The top performers in reliability have achieved the same with a reliability culture. Everyone in the organisation understands their role and impact on reliability, and the enormous financial and business advantage gained through performing in the top quartile. They understand the value of integration between departments (operations, maintenance, finance, IT, materials management etc) and the benefits of a coordinated focus on reliability performance. In these top performers, the days are gone when reliability was considered the sole responsibility of the maintenance manager.
The path to this culture requires investments in people. Top-performing companies ensure that their people understand the bigger picture, see the benefit in changes to work processes, and the introduction of technology that will enhance them, not detract. So how do the top performers do that?
They build integrated teams. Whoever is leading an initiative, a business plan is unlikely to be successful without cross-functional collaboration.

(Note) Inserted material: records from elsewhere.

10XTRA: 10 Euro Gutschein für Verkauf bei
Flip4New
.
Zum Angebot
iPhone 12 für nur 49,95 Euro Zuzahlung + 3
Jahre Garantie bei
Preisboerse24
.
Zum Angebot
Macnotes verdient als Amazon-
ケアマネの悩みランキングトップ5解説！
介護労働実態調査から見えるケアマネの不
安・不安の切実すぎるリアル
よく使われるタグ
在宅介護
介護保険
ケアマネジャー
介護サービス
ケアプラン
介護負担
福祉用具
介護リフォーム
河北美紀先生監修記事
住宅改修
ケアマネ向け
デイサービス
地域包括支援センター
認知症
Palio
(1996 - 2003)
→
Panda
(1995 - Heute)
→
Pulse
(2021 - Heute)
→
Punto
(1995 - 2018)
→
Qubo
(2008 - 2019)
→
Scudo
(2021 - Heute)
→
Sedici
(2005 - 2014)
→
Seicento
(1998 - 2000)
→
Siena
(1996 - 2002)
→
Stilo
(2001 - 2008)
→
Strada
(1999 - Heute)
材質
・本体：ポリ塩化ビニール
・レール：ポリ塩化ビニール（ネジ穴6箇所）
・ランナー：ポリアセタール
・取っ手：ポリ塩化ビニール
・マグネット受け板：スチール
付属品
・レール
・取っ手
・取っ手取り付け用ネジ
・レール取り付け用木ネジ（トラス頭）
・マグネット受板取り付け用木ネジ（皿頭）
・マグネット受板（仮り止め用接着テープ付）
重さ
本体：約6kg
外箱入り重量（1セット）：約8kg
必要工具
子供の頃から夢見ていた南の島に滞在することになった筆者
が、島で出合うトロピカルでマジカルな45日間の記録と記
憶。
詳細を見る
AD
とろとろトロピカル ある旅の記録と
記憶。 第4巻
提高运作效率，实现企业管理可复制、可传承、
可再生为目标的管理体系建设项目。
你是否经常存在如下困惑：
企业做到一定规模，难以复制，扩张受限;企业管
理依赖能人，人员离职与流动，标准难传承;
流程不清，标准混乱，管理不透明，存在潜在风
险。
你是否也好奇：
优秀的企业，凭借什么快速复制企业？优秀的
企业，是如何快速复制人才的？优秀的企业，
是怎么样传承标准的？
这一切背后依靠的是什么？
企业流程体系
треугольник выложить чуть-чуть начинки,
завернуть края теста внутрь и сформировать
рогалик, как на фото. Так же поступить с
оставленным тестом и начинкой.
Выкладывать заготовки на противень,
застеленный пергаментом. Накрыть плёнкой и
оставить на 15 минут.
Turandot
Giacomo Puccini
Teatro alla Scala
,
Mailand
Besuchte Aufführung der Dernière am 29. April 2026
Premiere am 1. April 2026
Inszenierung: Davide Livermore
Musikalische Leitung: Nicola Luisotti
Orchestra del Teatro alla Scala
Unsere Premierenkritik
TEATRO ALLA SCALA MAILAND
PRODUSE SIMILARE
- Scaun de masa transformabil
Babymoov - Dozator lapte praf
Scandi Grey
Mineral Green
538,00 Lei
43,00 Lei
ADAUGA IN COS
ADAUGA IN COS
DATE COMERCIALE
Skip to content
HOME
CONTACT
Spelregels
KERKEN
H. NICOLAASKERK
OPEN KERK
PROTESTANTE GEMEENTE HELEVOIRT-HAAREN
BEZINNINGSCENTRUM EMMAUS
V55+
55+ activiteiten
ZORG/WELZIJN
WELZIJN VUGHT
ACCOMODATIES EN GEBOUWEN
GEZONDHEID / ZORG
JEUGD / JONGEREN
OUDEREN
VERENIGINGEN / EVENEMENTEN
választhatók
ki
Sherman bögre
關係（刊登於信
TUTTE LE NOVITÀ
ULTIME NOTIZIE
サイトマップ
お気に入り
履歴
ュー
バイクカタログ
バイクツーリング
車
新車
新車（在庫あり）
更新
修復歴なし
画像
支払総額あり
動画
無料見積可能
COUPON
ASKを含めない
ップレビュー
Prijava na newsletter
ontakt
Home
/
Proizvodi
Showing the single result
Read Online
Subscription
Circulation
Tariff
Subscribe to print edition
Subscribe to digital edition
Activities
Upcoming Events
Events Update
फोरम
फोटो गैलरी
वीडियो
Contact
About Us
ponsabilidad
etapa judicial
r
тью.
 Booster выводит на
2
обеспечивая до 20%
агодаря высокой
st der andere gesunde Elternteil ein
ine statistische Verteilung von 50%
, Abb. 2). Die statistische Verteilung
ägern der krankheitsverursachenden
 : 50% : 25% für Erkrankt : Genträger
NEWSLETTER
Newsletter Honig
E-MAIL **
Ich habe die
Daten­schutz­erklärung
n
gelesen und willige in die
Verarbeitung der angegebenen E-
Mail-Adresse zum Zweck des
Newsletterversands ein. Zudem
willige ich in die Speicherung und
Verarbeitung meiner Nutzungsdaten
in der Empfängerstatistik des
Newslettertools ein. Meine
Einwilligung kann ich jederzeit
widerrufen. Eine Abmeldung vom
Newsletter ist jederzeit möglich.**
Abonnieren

Each organisation brings valuable perspective to business plan development, execution and measurement against business objectives.
They focus and start small. Smaller initial improvement projects address clear business needs in a measurable way, while also providing the opportunity to demonstrate to the organisation what success looks like, and to evaluate broader applications and deployment as they gain expertise.
They transform employees as well as processes. The greatest benefits are realised when worker skills are enhanced and work processes are updated to take advantage of new technology and work practices.
With these considerations top of mind, businesses will be well positioned to get significant returns on their reliability program investments. And with strategic business plans guiding these investments, they will also gain experience and expertise that will drive a broader adoption of new work practices and IIoT technologies for reliability improvements.
Top-performing industrial companies are those that invest in a culture of reliability.